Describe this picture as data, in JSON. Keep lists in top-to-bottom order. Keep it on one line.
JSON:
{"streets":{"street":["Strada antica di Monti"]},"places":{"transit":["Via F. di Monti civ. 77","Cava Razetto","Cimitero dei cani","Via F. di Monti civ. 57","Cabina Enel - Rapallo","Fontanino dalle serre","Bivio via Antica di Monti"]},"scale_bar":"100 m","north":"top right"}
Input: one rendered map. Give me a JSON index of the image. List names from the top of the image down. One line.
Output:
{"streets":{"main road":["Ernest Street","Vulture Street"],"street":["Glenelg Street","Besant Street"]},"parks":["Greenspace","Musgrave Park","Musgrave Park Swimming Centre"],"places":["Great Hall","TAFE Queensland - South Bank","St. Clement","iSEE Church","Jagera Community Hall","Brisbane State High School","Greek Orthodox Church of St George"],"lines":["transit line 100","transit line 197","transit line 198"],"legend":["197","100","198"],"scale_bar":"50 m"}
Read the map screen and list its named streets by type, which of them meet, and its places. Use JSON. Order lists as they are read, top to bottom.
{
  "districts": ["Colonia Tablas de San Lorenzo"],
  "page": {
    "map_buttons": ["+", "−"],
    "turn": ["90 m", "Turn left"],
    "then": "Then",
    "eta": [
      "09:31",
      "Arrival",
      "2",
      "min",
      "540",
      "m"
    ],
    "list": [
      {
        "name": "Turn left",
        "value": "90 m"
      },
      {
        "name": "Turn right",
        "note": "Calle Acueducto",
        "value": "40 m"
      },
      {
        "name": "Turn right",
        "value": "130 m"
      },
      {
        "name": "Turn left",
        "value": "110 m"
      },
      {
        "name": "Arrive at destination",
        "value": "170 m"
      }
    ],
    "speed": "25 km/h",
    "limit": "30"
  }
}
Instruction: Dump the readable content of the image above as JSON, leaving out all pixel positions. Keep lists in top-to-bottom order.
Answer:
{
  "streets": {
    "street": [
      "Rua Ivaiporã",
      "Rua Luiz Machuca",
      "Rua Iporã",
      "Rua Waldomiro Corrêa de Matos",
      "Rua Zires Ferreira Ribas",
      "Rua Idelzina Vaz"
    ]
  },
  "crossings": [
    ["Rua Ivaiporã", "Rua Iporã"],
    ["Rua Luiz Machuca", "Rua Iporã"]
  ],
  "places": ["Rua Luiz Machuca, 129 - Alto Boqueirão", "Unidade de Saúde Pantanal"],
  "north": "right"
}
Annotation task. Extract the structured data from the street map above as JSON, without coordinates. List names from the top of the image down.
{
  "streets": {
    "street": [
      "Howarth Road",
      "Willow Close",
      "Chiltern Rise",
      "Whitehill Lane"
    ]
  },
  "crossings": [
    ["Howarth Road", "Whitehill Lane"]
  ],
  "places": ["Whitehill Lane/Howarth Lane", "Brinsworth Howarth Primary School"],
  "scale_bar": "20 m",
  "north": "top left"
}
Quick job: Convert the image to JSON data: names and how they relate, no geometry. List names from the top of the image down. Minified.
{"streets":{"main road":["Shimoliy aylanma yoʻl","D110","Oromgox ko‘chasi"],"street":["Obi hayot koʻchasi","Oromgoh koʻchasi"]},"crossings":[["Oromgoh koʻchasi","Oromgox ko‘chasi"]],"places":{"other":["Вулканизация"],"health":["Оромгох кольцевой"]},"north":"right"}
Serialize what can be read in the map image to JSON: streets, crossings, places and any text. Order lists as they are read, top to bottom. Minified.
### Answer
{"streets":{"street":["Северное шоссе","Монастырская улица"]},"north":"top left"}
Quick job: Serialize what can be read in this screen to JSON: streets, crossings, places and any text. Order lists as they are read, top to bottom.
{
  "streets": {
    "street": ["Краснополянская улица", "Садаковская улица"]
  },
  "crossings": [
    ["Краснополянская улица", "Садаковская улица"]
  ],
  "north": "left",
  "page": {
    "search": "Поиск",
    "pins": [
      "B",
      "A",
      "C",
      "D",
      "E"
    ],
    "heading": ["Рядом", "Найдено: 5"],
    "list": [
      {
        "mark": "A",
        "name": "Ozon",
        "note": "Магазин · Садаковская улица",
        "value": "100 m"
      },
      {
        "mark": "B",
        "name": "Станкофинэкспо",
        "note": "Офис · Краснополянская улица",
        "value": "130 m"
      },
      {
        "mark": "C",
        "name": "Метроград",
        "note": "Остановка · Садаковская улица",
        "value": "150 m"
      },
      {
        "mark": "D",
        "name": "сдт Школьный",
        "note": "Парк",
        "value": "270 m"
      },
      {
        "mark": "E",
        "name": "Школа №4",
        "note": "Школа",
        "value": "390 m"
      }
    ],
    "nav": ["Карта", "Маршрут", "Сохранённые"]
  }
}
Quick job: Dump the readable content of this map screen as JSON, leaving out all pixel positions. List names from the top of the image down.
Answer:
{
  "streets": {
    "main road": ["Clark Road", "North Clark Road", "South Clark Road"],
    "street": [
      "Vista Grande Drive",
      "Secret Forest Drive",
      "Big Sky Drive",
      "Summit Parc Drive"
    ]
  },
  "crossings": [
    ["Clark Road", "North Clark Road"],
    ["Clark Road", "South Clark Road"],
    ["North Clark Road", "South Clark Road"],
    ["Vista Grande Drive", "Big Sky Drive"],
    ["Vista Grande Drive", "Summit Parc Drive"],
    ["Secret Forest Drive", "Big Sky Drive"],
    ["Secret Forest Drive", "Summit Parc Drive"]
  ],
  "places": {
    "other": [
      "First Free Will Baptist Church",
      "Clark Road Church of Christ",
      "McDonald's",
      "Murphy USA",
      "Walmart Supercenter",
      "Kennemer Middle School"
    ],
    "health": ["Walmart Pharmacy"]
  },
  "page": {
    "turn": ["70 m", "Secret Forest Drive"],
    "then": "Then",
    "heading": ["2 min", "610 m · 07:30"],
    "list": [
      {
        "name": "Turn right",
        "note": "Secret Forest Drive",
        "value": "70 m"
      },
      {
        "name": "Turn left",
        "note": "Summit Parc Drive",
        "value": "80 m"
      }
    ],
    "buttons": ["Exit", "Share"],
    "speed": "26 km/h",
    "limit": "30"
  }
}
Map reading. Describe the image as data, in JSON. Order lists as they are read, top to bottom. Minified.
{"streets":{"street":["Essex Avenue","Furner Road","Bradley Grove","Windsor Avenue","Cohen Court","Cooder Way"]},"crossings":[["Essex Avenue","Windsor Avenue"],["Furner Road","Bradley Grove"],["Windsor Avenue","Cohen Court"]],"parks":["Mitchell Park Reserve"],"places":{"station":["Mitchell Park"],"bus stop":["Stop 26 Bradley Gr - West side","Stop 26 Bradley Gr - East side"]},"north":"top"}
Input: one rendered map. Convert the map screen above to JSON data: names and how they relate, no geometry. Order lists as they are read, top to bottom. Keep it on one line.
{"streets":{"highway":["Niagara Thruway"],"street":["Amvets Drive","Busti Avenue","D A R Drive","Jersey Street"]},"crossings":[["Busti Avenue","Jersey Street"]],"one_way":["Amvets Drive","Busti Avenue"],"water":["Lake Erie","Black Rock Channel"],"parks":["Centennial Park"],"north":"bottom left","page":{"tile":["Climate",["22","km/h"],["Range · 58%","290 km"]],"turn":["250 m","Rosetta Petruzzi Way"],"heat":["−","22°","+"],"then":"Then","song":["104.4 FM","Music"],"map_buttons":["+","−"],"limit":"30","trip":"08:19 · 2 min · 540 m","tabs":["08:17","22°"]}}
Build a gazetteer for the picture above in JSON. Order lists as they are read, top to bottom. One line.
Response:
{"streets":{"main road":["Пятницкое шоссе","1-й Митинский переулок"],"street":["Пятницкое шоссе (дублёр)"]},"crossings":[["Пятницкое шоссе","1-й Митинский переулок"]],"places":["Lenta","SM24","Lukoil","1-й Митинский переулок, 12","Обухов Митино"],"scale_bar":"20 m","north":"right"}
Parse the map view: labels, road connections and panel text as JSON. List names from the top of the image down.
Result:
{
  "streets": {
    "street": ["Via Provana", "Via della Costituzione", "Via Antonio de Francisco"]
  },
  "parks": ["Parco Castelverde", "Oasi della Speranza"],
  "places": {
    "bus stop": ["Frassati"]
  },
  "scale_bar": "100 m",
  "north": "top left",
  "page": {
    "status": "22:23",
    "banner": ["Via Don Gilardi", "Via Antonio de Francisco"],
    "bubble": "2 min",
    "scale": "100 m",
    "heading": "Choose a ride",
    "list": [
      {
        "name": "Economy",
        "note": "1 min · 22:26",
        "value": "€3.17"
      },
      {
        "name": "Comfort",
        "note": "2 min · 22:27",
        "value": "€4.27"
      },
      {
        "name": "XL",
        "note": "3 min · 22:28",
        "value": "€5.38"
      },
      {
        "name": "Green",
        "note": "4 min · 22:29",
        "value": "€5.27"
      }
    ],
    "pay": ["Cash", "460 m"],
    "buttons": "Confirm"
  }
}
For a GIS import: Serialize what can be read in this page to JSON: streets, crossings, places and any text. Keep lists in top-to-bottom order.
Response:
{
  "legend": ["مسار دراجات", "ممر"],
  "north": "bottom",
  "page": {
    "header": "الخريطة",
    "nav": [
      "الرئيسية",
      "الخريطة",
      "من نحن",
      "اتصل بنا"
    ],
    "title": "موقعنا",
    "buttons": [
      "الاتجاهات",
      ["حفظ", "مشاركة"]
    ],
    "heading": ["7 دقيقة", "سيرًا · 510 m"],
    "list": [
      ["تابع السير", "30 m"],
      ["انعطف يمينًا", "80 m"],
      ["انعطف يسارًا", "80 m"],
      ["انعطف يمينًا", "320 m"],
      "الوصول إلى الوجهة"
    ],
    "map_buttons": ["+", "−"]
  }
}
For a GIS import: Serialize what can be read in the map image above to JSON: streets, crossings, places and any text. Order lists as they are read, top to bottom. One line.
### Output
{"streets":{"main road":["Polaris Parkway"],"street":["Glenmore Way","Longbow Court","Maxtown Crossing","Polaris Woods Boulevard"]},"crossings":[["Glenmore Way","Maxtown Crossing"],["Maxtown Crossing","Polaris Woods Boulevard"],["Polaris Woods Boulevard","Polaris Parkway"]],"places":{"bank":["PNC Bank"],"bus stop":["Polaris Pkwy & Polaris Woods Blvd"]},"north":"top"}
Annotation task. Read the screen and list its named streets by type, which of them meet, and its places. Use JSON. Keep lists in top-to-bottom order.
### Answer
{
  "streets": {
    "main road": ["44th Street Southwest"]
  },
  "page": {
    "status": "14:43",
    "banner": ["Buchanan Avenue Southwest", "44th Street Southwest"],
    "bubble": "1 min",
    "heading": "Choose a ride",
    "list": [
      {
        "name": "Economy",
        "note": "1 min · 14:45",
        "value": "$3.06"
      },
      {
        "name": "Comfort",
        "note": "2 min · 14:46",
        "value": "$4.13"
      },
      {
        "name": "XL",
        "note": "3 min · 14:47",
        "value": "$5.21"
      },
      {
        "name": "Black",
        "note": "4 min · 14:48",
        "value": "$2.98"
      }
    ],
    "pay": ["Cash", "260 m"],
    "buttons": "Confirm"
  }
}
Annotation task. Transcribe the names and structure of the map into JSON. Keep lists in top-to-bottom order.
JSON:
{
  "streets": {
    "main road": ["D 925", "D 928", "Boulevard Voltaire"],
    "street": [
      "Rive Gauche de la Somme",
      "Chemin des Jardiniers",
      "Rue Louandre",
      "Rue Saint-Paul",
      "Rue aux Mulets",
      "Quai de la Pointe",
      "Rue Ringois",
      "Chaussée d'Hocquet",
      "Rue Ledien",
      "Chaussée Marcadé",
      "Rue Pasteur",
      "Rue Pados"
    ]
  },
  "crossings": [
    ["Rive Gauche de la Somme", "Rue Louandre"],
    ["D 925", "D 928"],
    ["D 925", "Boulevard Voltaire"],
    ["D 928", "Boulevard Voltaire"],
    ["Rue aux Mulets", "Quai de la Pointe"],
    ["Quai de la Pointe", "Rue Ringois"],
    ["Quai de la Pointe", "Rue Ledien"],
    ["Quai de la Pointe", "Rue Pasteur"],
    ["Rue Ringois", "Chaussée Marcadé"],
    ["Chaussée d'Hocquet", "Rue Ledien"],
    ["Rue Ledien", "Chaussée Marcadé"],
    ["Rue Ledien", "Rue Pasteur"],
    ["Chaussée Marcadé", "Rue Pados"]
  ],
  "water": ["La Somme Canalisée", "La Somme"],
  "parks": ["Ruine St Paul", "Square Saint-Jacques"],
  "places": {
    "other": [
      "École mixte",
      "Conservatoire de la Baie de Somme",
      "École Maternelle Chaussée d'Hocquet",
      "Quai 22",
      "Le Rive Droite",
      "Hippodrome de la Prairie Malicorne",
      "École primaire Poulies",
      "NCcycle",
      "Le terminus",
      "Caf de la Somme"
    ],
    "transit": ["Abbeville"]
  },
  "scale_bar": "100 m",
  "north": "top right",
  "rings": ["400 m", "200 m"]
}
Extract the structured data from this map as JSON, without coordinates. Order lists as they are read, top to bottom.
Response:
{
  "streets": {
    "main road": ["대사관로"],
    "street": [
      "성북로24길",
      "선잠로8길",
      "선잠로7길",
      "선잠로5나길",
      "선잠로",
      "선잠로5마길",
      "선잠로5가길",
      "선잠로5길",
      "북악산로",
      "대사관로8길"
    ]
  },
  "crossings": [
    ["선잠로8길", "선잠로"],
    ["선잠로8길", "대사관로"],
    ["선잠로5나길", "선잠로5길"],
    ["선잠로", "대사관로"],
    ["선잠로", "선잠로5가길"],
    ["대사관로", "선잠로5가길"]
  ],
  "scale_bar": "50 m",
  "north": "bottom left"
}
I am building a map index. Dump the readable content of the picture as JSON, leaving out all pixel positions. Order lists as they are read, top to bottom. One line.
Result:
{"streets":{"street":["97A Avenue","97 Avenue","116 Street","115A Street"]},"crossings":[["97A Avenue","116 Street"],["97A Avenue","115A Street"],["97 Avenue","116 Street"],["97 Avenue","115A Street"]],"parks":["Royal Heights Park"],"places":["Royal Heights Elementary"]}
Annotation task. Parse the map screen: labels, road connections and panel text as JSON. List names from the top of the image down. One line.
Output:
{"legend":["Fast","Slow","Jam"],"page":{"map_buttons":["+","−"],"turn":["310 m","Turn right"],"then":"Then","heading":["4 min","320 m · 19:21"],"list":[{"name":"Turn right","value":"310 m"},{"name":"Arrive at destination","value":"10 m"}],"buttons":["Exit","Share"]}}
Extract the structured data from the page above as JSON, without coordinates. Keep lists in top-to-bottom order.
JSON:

□ □ □ □ □

Each line of the data that includes "import" counts once; say how many there are, giving nothing but the number.

2